■ Prompt 1:
From the robust grass jumping spider article, copy the text between "- Authority: Azarkina" and "sampled from grasses.", inclusive.
■ Prompt 2:
According to the robust grass jumping spider article, what altitude range does Festucula robusta live at?

■ Passage for review:

Start of Block

Robust Grass Jumping Spider

Scientific classification
- Kingdom: Animalia
- Phylum: Arthropoda
- Subphylum: Chelicerata
- Class: Arachnida
- Order: Araneae
- Infraorder: Araneomorphae
- Family: Salticidae
- Genus: Festucula
- Species: F. robusta
- Binomial name: Festucula robusta Azarkina & Foord, 2014
- Synonyms: Festucula robustus Azarkina & Foord, 2014 ;

= Festucula robusta =

- Authority: Azarkina & Foord, 2014

Species of spider

Festucula robusta is a species of spider in the family Salticidae. It is endemic to South Africa and is commonly known as robust grass jumping spider.

==Distribution==
Festucula robusta is found in Gauteng and KwaZulu-Natal provinces in South Africa

==Habitat and ecology==
Festucula robusta inhabits Grassland and Savanna biomes at altitudes ranging from 296 to 1114 m.

The species was sampled from grasses.

==Description==

Compared to other Festucula species, F. robusta is larger in body size.

==Conservation==
Festucula robusta is listed as Data Deficient by the South African National Biodiversity Institute due to its small range. Only one other record from KwaZulu-Natal is known. The status of the species remains obscure and some more sampling is needed to determine its range.

==Taxonomy==
Festucula robusta was described by Azarkina and Foord in 2014 from Kromdraai, Krugersdorp in Gauteng.

End of Block

■ Data shown:
Start of Block

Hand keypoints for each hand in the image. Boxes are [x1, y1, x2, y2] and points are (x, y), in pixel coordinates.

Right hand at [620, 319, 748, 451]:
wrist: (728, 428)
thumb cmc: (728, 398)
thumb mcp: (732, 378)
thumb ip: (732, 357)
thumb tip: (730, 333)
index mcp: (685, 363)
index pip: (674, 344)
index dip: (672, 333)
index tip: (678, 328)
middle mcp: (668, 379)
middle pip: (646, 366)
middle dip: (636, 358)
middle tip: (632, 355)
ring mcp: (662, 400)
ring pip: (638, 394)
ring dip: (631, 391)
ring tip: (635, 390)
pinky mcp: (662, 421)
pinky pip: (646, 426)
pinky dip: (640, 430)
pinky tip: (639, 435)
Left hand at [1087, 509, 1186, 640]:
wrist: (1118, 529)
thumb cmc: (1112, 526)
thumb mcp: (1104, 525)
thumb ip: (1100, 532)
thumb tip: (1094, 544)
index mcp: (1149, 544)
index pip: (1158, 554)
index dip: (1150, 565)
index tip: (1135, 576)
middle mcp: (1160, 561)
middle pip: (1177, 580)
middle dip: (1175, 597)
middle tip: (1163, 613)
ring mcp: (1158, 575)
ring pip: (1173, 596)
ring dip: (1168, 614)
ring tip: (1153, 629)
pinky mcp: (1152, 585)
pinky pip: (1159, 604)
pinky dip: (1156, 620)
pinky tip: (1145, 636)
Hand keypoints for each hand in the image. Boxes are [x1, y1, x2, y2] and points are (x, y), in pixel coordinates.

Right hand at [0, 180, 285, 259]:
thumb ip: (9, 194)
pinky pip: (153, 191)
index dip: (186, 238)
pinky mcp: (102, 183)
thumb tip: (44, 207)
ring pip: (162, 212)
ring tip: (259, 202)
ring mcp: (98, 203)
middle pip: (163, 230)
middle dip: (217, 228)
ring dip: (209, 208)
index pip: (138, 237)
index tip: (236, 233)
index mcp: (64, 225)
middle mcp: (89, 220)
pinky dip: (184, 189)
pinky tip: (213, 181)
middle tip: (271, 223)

End of Block

■ Written reply 1:
- Authority: Azarkina & Foord, 2014

Species of spider

Festucula robusta is a species of spider in the family Salticidae. It is endemic to South Africa and is commonly known as robust grass jumping spider.

==Distribution==
Festucula robusta is found in Gauteng and KwaZulu-Natal provinces in South Africa

==Habitat and ecology==
Festucula robusta inhabits Grassland and Savanna biomes at altitudes ranging from 296 to 1114 m.

The species was sampled from grasses.

■ Written reply 2:
From 296 to 1114 m.